Setting up a fast, stable Wi-Fi network in your home can be the difference between smiles and frowns. Speakers, TVs, gaming consoles, printers, laptops, smartphones, tablets, and a plethora of additional wireless accessories are all competing for a precious slice of your home network’s bandwidth. Don’t let a sluggish network or wireless “dead spots” get your household down. Below are a few ways you can make sure you’re getting the best bang for your buck when it comes to Wi-Fi performance.
Tip #1: Out With The Old, In With The New
If you’re running an older 802.11b/g/n router, the first thing you should do is upgrade. 802.11ac is leaps and bounds faster than older wireless standards. This new technology offers data transfer speeds up to 3x faster than 802.11bgn, and boasts the ability to unclutter your network.
In addition to faster speeds, most new 802.11ac routers offer the ability to enable “dual-band” functionality. A router that lets you create simultaneous dual-band networks can free up channels and bandwidth for many of your devices. 802.11b/g/n devices run on the 2.4 GHz frequency, while newer 802.11ac-enabled devices operate on the 5 GHz spectrum. The 2.4 GHz band has become saturated with many older wireless devices featuring 802.11b/g/n technology. By creating a network that simultaneously supports both frequencies, you can decrease interference and increase network performance.
Tip #2: Router Positioning
Proper router placement plays a huge role in your network performance. A general rule of thumb is to position the router in a central, open part of your home in order to optimize the network’s reach. Mobile apps like CloudCheck can pinpoint wireless dead zones in your home as well as highlighting where your signal is the strongest. By combining these tools with common sense (i.e. don’t put your router between two brick walls), you can determine the ideal position for your wireless access point. You may also be able to manipulate the antennas on your router to achieve additional wireless coverage.
Tip #3: Change The Channel
Depending on the band options your router offers (2.4 GHz vs. 5 GHz), you may have some options when it comes to freeing up channels. There are several tools on the market that can help you determine which channels are experiencing the most interference, and which ones are free. Most routers feature 11 usable channels, so you may be able to optimize your connection by choosing a channel that isn’t being overwhelmed by interference from devices such as microwaves, phones, or Bluetooth peripherals.

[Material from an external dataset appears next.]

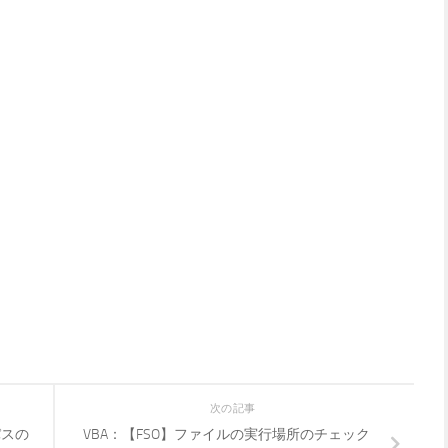
次の記事
パスの
VBA：【FSO】ファイルの実行場所のチェック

Tip #4: Lock Down Your Bandwidth
An unsecure wireless network means that anyone in the vicinity of your access point can use your Wi-Fi. Unsecured networks can get bogged down by unwanted (or unknown) bandwidth hogs. For instance, your neighbors may be connecting to your network and streaming HD movies without your knowledge. This added traffic can turn your bandwidth to sludge in a hurry, so enabling WPA2 security settings for your Wi-Fi network is key to creating a good experience for everyone on your network.
Tip #5: Extend Your Network
If you have an extra 802.11ac or an older 802.11n router lying around, you may be able to use it as a wireless bridge or repeater to extend your network. Keep in mind, your results may vary when attempting this, but it is a viable option in certain situations. By positioning an additional router within the range of the base router, you may be able to provide Wi-Fi signal to parts of your home where it wasn’t previously possible. Depending on your configuration (type of router, internet speed, type of connected devices, etc.), the bridge may not offer a lightning-fast connection, but it will extend coverage.